- WORK REQUEST: Determine how many lines of the entries include the word "SanFrancisco", and report that number with no further text.

- RAW DATA:
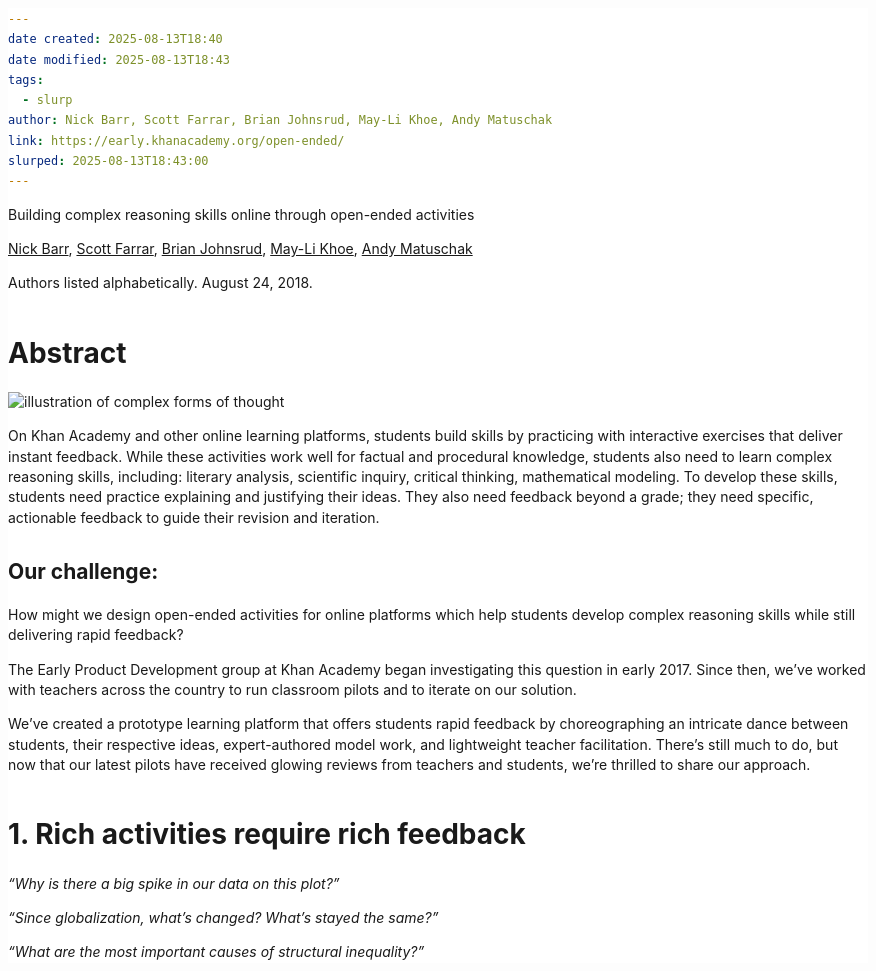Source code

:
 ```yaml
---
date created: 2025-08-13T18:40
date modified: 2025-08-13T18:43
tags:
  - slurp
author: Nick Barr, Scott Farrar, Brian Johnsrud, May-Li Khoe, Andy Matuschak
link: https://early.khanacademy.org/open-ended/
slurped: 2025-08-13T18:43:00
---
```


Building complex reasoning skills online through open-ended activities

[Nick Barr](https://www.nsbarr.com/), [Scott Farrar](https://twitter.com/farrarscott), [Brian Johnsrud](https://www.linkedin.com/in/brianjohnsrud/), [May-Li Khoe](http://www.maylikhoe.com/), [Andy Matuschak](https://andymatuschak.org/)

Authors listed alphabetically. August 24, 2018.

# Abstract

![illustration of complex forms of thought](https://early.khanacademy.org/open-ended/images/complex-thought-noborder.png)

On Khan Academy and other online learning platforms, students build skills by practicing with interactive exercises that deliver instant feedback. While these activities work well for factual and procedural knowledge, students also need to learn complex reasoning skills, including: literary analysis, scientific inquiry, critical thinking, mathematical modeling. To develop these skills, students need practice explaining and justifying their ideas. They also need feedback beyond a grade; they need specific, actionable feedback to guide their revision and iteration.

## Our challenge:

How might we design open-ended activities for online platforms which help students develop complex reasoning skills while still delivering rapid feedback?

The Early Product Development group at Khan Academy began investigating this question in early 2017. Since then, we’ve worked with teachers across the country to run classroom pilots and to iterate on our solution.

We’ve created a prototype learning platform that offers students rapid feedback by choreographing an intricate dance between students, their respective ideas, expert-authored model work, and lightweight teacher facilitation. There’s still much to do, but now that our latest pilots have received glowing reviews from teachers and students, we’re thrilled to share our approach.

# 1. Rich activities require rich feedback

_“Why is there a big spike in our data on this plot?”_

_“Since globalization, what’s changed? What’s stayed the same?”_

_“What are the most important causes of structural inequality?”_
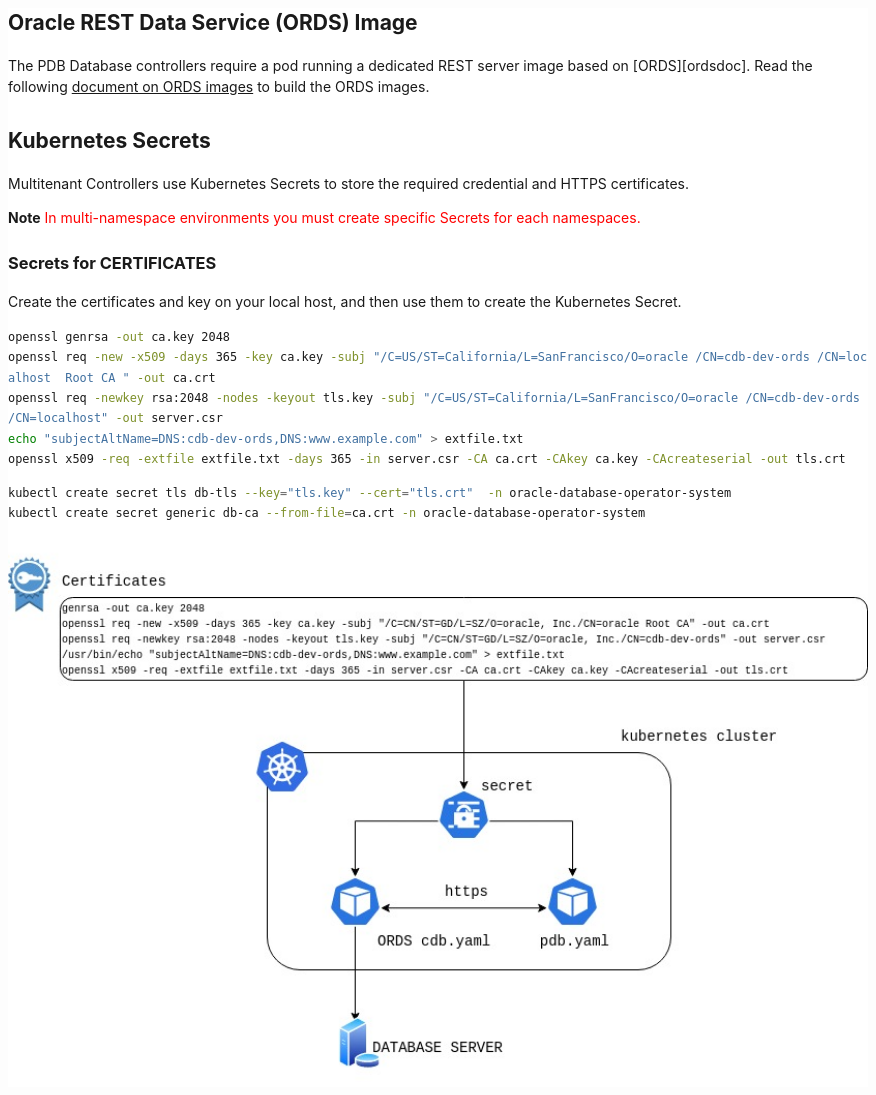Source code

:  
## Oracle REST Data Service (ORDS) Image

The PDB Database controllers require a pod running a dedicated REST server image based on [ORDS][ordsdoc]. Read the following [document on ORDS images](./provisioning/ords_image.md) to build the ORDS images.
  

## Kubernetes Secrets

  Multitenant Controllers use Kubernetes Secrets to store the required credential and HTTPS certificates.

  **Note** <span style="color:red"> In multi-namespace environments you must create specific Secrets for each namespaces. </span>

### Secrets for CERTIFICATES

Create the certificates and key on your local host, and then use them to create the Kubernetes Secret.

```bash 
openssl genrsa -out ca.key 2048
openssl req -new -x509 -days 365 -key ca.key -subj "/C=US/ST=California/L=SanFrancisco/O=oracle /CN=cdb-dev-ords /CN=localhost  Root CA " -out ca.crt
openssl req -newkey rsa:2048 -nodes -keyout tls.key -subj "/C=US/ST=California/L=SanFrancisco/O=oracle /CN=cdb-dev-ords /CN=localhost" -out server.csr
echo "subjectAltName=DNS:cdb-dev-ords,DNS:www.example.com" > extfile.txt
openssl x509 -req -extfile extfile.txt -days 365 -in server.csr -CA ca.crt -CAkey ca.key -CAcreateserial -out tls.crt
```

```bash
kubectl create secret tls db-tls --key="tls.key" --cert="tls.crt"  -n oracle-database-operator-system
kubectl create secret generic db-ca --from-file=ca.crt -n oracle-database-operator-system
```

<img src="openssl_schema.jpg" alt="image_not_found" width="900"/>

- ANSWER TO THIS TASK: 2